Records for the exercise START

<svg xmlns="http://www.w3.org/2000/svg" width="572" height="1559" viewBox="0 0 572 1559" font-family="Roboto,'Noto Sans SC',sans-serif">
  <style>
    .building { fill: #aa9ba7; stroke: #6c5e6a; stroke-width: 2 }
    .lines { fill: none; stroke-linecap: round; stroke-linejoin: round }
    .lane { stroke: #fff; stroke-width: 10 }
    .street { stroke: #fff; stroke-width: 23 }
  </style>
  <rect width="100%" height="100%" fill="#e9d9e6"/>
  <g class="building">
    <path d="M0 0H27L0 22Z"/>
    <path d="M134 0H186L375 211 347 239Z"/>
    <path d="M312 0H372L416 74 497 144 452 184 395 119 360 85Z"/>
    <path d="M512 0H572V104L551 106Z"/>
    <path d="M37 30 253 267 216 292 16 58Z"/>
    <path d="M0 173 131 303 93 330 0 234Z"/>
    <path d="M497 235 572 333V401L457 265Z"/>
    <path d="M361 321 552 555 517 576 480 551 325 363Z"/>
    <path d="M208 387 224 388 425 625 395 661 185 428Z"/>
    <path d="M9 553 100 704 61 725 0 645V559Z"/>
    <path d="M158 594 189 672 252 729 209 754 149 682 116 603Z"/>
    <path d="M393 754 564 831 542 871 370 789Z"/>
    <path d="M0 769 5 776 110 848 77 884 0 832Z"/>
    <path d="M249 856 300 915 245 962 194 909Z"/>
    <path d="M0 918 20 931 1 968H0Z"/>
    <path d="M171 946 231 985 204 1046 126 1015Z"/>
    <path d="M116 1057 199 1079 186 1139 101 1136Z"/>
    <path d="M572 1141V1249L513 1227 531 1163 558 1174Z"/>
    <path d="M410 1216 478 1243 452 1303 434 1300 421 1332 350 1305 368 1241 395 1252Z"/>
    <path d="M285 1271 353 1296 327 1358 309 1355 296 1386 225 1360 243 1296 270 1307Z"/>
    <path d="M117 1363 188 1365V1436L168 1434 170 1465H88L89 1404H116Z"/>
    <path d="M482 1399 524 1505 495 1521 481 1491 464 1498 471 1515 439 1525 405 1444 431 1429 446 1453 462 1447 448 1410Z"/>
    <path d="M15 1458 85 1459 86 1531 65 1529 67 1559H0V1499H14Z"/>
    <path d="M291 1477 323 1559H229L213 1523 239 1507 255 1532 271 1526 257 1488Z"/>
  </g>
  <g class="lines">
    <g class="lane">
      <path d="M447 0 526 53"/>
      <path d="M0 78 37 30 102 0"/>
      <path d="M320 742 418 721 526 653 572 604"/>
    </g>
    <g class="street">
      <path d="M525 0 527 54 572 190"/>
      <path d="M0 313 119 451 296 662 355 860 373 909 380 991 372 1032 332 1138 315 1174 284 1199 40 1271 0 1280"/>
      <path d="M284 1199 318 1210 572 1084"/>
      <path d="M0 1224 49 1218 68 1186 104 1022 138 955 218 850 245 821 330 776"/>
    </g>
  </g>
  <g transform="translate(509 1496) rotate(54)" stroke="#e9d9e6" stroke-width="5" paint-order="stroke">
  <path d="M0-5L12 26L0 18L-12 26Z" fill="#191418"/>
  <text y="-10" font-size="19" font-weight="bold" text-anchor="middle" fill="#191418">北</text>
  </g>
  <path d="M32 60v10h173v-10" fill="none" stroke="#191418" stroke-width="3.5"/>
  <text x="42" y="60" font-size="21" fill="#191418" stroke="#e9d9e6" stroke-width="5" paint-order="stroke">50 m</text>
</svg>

Records for the exercise END

Would you restate every record word for word?

# Task answer
<svg xmlns="http://www.w3.org/2000/svg" width="572" height="1559" viewBox="0 0 572 1559" font-family="Roboto,'Noto Sans SC',sans-serif">
  <style>
    .building { fill: #aa9ba7; stroke: #6c5e6a; stroke-width: 2 }
    .lines { fill: none; stroke-linecap: round; stroke-linejoin: round }
    .lane { stroke: #fff; stroke-width: 10 }
    .street { stroke: #fff; stroke-width: 23 }
  </style>
  <rect width="100%" height="100%" fill="#e9d9e6"/>
  <g class="building">
    <path d="M0 0H27L0 22Z"/>
    <path d="M134 0H186L375 211 347 239Z"/>
    <path d="M312 0H372L416 74 497 144 452 184 395 119 360 85Z"/>
    <path d="M512 0H572V104L551 106Z"/>
    <path d="M37 30 253 267 216 292 16 58Z"/>
    <path d="M0 173 131 303 93 330 0 234Z"/>
    <path d="M497 235 572 333V401L457 265Z"/>
    <path d="M361 321 552 555 517 576 480 551 325 363Z"/>
    <path d="M208 387 224 388 425 625 395 661 185 428Z"/>
    <path d="M9 553 100 704 61 725 0 645V559Z"/>
    <path d="M158 594 189 672 252 729 209 754 149 682 116 603Z"/>
    <path d="M393 754 564 831 542 871 370 789Z"/>
    <path d="M0 769 5 776 110 848 77 884 0 832Z"/>
    <path d="M249 856 300 915 245 962 194 909Z"/>
    <path d="M0 918 20 931 1 968H0Z"/>
    <path d="M171 946 231 985 204 1046 126 1015Z"/>
    <path d="M116 1057 199 1079 186 1139 101 1136Z"/>
    <path d="M572 1141V1249L513 1227 531 1163 558 1174Z"/>
    <path d="M410 1216 478 1243 452 1303 434 1300 421 1332 350 1305 368 1241 395 1252Z"/>
    <path d="M285 1271 353 1296 327 1358 309 1355 296 1386 225 1360 243 1296 270 1307Z"/>
    <path d="M117 1363 188 1365V1436L168 1434 170 1465H88L89 1404H116Z"/>
    <path d="M482 1399 524 1505 495 1521 481 1491 464 1498 471 1515 439 1525 405 1444 431 1429 446 1453 462 1447 448 1410Z"/>
    <path d="M15 1458 85 1459 86 1531 65 1529 67 1559H0V1499H14Z"/>
    <path d="M291 1477 323 1559H229L213 1523 239 1507 255 1532 271 1526 257 1488Z"/>
  </g>
  <g class="lines">
    <g class="lane">
      <path d="M447 0 526 53"/>
      <path d="M0 78 37 30 102 0"/>
      <path d="M320 742 418 721 526 653 572 604"/>
    </g>
    <g class="street">
      <path d="M525 0 527 54 572 190"/>
      <path d="M0 313 119 451 296 662 355 860 373 909 380 991 372 1032 332 1138 315 1174 284 1199 40 1271 0 1280"/>
      <path d="M284 1199 318 1210 572 1084"/>
      <path d="M0 1224 49 1218 68 1186 104 1022 138 955 218 850 245 821 330 776"/>
    </g>
  </g>
  <g transform="translate(509 1496) rotate(54)" stroke="#e9d9e6" stroke-width="5" paint-order="stroke">
  <path d="M0-5L12 26L0 18L-12 26Z" fill="#191418"/>
  <text y="-10" font-size="19" font-weight="bold" text-anchor="middle" fill="#191418">北</text>
  </g>
  <path d="M32 60v10h173v-10" fill="none" stroke="#191418" stroke-width="3.5"/>
  <text x="42" y="60" font-size="21" fill="#191418" stroke="#e9d9e6" stroke-width="5" paint-order="stroke">50 m</text>
</svg>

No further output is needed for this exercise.